=== SUPPLIED DATA ===
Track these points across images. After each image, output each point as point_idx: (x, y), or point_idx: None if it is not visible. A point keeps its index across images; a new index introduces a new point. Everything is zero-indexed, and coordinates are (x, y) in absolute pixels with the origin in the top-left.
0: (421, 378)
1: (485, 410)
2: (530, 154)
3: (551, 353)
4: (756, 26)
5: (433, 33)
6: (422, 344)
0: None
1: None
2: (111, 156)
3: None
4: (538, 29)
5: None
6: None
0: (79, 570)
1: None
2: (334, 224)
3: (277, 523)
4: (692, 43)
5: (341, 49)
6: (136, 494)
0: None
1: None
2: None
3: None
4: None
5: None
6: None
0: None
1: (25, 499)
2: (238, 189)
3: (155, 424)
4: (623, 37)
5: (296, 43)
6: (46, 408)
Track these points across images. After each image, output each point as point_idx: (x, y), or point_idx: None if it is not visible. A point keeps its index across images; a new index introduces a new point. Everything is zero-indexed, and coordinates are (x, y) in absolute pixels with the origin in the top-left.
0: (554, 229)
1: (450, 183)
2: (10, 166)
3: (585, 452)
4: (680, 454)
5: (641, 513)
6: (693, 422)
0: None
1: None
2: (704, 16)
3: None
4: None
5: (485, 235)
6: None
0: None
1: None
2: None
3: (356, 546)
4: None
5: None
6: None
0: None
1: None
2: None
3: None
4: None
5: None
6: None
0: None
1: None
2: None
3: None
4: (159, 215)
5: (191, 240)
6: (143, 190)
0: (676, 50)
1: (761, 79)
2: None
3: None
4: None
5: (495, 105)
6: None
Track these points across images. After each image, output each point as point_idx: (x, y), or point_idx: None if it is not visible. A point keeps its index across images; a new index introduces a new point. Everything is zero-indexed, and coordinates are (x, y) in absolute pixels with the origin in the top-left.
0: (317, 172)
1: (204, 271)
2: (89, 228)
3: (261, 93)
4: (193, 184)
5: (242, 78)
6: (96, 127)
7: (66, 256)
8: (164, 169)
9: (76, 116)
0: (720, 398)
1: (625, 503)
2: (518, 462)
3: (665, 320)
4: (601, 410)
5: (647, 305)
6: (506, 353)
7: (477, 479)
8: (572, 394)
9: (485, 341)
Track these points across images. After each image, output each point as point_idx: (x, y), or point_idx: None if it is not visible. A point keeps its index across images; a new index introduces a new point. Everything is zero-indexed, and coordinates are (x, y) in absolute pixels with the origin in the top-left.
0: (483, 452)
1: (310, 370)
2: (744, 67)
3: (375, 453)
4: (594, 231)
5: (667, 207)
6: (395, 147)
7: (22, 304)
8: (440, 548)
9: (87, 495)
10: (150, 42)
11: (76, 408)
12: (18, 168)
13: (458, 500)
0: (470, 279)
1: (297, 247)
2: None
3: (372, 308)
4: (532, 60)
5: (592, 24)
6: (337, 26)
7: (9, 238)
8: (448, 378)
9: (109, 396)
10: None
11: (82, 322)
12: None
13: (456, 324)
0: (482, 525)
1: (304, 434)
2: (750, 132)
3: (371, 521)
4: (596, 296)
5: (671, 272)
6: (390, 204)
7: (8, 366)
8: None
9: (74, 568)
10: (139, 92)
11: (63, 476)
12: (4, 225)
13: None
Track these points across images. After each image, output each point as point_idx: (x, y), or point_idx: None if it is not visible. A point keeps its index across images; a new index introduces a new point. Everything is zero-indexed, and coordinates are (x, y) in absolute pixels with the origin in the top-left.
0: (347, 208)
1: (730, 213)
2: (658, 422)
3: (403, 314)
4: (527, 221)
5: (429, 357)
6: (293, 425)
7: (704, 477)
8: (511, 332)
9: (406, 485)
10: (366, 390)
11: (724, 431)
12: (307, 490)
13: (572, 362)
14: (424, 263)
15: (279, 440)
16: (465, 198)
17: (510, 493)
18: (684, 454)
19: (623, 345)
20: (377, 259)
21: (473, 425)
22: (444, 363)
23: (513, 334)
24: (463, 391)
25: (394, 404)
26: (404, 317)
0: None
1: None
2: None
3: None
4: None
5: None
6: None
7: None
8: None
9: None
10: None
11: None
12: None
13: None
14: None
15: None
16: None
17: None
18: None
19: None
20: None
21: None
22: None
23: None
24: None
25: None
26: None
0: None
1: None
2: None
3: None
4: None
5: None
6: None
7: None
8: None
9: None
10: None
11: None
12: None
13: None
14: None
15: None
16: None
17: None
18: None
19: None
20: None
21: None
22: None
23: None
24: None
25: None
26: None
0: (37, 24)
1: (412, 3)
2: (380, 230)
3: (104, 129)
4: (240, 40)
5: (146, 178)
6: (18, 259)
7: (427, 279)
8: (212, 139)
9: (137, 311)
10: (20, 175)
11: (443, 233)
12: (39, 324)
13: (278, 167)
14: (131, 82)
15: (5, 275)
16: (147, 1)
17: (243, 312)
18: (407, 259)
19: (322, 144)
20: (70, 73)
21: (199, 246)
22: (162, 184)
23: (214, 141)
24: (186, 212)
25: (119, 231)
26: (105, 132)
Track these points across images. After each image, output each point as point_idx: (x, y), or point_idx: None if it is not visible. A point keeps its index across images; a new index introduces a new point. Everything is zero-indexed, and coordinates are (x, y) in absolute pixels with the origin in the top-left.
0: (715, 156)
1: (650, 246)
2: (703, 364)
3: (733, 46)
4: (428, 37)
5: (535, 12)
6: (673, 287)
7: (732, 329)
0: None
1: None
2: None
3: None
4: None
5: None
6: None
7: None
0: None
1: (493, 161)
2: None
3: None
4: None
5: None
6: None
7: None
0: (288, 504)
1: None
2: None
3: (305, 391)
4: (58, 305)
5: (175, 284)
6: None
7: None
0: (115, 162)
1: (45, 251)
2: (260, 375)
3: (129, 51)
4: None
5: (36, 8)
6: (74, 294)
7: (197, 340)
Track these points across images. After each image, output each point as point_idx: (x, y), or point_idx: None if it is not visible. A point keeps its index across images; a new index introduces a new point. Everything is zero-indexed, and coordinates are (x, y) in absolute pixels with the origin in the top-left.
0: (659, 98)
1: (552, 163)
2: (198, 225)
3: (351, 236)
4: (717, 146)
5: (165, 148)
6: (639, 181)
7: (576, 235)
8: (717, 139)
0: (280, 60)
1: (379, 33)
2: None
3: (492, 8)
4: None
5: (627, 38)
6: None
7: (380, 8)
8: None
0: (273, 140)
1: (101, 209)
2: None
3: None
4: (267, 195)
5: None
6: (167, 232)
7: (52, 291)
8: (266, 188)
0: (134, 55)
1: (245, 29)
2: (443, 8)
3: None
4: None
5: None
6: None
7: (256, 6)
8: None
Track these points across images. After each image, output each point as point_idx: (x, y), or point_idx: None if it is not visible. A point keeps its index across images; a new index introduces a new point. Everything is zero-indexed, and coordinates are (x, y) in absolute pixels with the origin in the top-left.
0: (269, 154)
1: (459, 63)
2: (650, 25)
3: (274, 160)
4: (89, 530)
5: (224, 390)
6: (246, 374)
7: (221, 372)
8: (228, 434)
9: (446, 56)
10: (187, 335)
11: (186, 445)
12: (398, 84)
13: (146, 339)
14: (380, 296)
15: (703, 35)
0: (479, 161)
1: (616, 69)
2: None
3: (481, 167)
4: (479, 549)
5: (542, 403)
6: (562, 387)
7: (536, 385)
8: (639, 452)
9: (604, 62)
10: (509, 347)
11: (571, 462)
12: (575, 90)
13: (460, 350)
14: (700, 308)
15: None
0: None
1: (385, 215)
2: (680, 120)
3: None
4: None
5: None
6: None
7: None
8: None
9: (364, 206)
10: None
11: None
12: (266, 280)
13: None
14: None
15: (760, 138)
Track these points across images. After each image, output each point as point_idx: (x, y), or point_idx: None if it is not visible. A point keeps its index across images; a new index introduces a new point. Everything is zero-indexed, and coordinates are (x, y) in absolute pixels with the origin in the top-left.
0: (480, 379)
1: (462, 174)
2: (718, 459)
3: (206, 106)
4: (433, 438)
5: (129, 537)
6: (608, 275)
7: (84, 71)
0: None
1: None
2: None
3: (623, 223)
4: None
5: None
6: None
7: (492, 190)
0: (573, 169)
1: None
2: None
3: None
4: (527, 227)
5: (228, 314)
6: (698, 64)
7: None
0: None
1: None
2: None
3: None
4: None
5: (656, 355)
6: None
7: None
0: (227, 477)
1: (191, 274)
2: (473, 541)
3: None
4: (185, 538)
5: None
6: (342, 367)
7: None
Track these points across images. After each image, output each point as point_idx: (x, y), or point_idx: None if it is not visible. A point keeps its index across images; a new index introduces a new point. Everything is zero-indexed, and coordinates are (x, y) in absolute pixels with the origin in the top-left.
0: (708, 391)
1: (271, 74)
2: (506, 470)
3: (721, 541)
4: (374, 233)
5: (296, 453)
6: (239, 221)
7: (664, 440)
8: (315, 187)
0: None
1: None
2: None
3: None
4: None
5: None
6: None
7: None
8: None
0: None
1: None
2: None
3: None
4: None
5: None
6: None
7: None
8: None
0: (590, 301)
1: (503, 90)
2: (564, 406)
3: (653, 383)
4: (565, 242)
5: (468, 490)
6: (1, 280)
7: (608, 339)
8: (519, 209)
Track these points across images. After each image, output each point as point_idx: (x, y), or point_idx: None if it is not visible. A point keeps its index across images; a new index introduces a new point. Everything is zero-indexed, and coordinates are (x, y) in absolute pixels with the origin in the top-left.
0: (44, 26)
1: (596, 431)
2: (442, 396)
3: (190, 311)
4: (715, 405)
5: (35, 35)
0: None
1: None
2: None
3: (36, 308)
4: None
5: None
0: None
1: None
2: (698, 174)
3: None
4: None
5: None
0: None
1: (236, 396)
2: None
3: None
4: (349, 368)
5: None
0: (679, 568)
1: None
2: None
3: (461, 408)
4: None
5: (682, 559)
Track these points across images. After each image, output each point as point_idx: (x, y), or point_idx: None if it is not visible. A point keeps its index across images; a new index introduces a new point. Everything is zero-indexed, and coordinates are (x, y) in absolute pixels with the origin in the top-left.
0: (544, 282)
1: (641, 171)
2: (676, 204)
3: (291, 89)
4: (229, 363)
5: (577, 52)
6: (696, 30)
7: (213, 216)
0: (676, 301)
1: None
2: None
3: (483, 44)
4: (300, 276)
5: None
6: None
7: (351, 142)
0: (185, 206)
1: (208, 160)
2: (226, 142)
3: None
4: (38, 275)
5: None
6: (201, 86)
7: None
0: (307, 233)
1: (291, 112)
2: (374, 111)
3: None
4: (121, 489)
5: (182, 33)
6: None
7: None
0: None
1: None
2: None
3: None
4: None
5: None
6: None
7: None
===
EXERCISE REQUIREMENTS:
Write out the items word for word, starting at the very first line and ending at the line that contains "6: (46, 408)", including that line.

CORRECT RESPONSE:
Track these points across images. After each image, output each point as point_idx: (x, y), or point_idx: None if it is not visible. A point keeps its index across images; a new index introduces a new point. Everything is zero-indexed, and coordinates are (x, y) in absolute pixels with the origin in the top-left.
0: (421, 378)
1: (485, 410)
2: (530, 154)
3: (551, 353)
4: (756, 26)
5: (433, 33)
6: (422, 344)
0: None
1: None
2: (111, 156)
3: None
4: (538, 29)
5: None
6: None
0: (79, 570)
1: None
2: (334, 224)
3: (277, 523)
4: (692, 43)
5: (341, 49)
6: (136, 494)
0: None
1: None
2: None
3: None
4: None
5: None
6: None
0: None
1: (25, 499)
2: (238, 189)
3: (155, 424)
4: (623, 37)
5: (296, 43)
6: (46, 408)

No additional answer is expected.